Many investors based in India, China and Thailand say they always consider sustainability when investing – about double that of investors in countries more associated with the topic, such as The Netherlands, the findings of a survey suggest.
The vast majority of investors in India (87%), China (80%) and Thailand (77%) said they always considered sustainability when investing.
This compares with 40% of investors in Canada and Denmark, as well as 41% in The Netherlands, countries which arguably have had a focus on sustainability for longer. Schroders, which carried out the survey, said this might indicate that sustainability is more implicit to investing in those countries.
The survey of 25,000 investors across 32 locations found a significant gap between people’s desire to invest sustainably, and their actual portfolios.
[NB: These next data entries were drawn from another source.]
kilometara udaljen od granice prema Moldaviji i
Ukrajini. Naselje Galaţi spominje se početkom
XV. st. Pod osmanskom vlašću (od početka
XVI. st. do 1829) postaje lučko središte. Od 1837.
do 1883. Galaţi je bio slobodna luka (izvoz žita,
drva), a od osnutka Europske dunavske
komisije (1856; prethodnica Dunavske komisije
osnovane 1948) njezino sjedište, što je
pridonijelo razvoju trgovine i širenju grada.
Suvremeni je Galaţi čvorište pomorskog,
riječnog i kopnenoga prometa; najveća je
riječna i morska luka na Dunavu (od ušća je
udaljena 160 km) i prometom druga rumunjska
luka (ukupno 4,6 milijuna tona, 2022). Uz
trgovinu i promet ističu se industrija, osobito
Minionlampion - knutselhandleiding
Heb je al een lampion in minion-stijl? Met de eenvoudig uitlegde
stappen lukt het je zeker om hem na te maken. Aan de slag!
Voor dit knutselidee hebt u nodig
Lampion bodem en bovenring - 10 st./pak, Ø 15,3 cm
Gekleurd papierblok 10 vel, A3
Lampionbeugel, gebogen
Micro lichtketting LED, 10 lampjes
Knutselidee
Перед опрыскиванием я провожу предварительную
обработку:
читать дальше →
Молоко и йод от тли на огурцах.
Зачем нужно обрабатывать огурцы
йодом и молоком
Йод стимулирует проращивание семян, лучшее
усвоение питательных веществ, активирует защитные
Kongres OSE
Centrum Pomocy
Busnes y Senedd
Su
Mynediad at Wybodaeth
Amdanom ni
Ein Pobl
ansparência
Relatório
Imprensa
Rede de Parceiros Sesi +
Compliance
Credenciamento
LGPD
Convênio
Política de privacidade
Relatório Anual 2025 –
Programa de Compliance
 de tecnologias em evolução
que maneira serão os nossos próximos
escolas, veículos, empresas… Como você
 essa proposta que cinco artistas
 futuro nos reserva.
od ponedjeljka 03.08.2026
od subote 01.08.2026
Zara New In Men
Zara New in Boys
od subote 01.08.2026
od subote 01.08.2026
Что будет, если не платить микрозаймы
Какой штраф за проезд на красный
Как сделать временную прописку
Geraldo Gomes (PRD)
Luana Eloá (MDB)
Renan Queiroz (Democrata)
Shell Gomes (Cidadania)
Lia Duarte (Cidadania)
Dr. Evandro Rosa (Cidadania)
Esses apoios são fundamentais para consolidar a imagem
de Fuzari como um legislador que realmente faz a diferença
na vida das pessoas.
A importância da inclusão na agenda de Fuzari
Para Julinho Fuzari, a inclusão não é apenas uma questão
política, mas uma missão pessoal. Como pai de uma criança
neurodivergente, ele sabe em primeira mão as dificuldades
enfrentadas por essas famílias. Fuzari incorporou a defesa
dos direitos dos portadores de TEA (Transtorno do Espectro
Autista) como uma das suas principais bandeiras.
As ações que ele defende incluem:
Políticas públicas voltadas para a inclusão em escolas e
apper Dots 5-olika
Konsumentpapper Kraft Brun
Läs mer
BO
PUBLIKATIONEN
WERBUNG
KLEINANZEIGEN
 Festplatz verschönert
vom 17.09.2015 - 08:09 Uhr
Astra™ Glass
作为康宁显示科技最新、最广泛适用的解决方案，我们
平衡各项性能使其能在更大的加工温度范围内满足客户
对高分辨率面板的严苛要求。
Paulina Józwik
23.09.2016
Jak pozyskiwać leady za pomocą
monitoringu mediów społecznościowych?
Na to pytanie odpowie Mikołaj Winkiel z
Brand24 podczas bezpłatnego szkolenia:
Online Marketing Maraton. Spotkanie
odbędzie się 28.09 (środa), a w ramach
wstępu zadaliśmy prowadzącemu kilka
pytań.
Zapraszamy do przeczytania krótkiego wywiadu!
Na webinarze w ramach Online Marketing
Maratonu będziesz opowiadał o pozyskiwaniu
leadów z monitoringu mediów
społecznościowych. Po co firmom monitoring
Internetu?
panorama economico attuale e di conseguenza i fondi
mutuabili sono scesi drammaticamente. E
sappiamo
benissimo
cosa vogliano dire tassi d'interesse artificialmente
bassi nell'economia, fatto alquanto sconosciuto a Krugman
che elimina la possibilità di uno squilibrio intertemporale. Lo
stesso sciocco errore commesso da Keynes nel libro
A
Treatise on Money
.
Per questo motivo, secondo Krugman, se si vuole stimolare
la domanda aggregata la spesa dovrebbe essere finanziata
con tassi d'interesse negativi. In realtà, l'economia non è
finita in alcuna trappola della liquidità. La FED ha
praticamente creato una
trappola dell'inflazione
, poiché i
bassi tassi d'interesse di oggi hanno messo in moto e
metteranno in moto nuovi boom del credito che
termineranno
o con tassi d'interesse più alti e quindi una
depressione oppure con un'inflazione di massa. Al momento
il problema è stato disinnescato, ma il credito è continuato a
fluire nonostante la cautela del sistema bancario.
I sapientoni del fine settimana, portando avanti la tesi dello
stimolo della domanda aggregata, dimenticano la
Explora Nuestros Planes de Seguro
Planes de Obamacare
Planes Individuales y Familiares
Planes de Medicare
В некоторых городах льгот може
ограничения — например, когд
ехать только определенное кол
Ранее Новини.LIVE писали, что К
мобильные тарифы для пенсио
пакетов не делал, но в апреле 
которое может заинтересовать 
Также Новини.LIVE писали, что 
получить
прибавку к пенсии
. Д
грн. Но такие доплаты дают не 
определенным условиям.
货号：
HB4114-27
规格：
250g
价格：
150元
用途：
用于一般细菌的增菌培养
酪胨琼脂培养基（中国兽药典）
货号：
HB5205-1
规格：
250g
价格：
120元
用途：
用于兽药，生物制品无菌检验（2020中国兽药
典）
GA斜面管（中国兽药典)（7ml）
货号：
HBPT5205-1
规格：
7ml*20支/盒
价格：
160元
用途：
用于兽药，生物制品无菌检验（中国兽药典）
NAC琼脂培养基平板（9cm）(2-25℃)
The proportion of people globally who are investing sustainably is “significantly lagging” those who are interested and would like to invest, Schroders said.
The firm found that 16% invested sustainably, compared to 32% who were interested and would like to invest this way.
Investors in Japan (26%) were the lowest proportion globally who either already invest or want to invest sustainably, while the highest was in India (73%).
Jessica Ground, global head of stewardship at Schroders, said a significant proportion of investors clearly believed that sustainable investing was important, but this was yet to translate into tangible action for the majority of them.
She claimed this would “unfortunately leave investors vulnerable to the global impacts caused by the issues such as climate change”.
The survey found nearly two-thirds of investors felt climate change would have at least some impact on their investing, a third felt it would have very little or no impact.
Almost three-quarters of investors (71%) believe man-made climate change is a real phenomenon that is impacting the world, including 40% who believe this impact will be ‘significant’.
At a country level, the highest number of doubters were investors in the US, with 7% saying they believe man-made climate change is not a real phenomenon.